Tour de Wilderness: are you game enough?

© Tour de Wilderness
Got a bike and want to go game viewing? Mountain biker David Bristow previews the Tour de Wilderness, the most talked-about mountain bike safari in South Africa.

It all started with Paul Newman back in 2001. He was sitting round a camp fire at a Wilderness Safari lodge, chewing the fat of a bush braai*, when he challenged the bosses there to start a charity like his Hole in the Wall projects in the USA and Europe. And so was born the Tour de Wilderness, an annual five-day South African mountain bike safari charity tour.

Do Five Game Reserves by Mountain Bike

Since the tour's inception Wilderness Safaris, the largest safari lodge operator in southern Africa, has raised millions of rands to sponsor children in villages closest to where their lodges are situated, to attend environmental programs there. The Tour de Wilderness has become the most talked-about South African mountain bike safari, where the emphasis is on fun and adventure, rather than racing.

The tours originally ran from Tuli private game reserve on the South African-Botswana border, through game reserves along the Limpopo River, to the Kruger National Park. However, last year, in order to promote the near Greater Mapungubwe transfrontier park initiative, as well as to increase the amount of rugged single-track riding, the tour was re-routed from Tuli, up the Save River into Zimbabwe, then across the Limpopo River back into South Africa and finishing in Mapungubwe National Park.


Racing Snakes versus Game Watchers

This year for the first time you can ride the longer 'original' route (average 80 kilometers a day) for the racing snakes, or the 'explorer' route (average 60 km a day) for the more chilled riders that last year were nick-named the "game watchers". For the most part the route follows game trails through the wild African bush, crosses dry and flowing rivers, Moab-type slick rock shields, and traverses high riverine forest. Each peleton of maximum 20 riders has an armed professional guide in front, and a support leader with bear banger at the rear.

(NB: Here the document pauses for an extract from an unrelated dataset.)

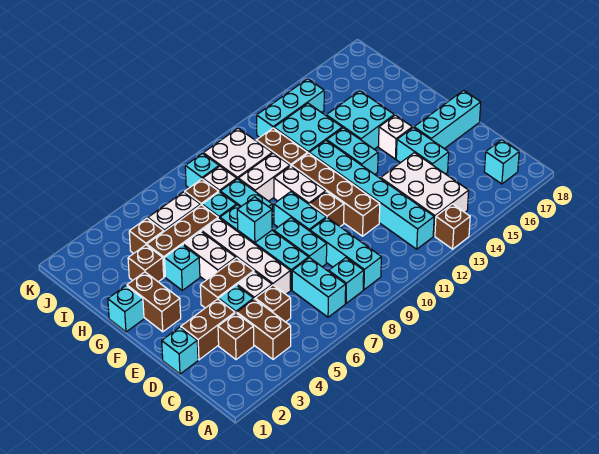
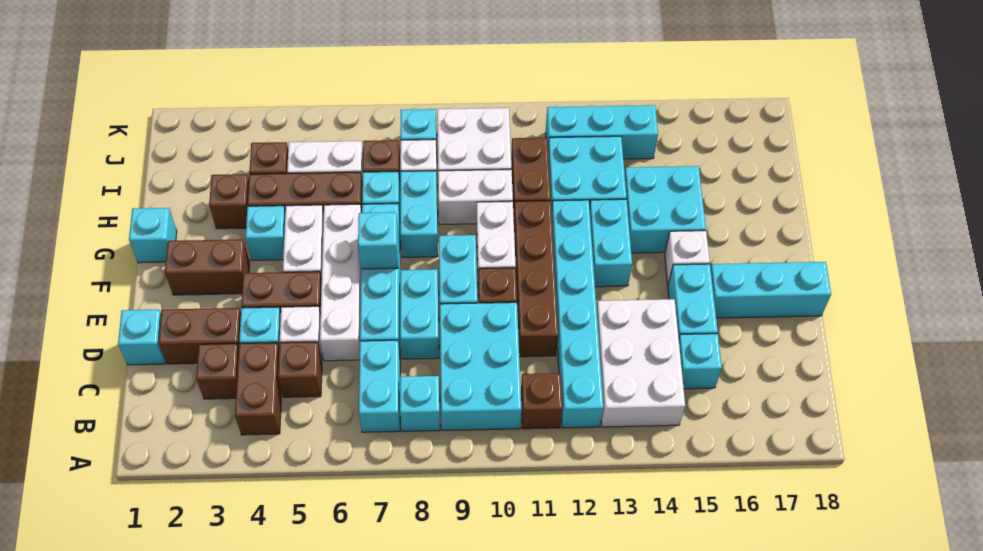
brown 1x1 brick [435,204,470,249] -> brown 1x1 brick moved to [521,373,563,429]
cyan 1x3 brick [310,218,381,290] -> cyan 2x3 brick [440,302,521,430]
cyan 1x1 brick [484,140,519,184] -> cyan 1x1 brick moved to [679,334,722,389]
brown 1x2 brick [127,272,181,332] -> brown 1x2 brick turned to [165,239,250,295]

You sleep in tent villages each night, one person to a tent (couples tend to co-habit and use the second tent as a storeroom), and catering is to safari lodge standards. They send a 4x4 into the bush to provide morning and afternoon 'tea' breaks, so you're never more than 20 or 30 kilometers from chocolate, cool-drinks, water, nuts, fruit cake.... Organiser Helen Wilson reckons this might be the only multi-day mountain bike tour when you actually put on weight.

The Low-Down

There are limited entries, and the event runs in August each year. So if you're a cyclist and are planning on coming to South Africa for the 2010 Soccer World Cup, the Tour de Wilderness is a perfect book-end to your South African trip. It costs R12,900 (about $1,720) to enter the tour, but for what you get it's really cheap at the price. Extra is the R1,000 ($150) transfer to and from Joburg and the start. You can also fly in to Tuli. The dates are 3 to 8 August. There is a bike-maintenance crew and you pay only for parts (and tips). You are guaranteed to see lots of wild animals, just as the Metal Cowboy did.

Last year I rode with the Metal Cowboy Joe Kurmaskie, best-selling bicycling author from Oregon who we named the Naked Metal Cowboy - the reasons for which we expect will be revealed in his next book. You can see his YouTube video footage of an elephant charge (no worries, it was a mock charge).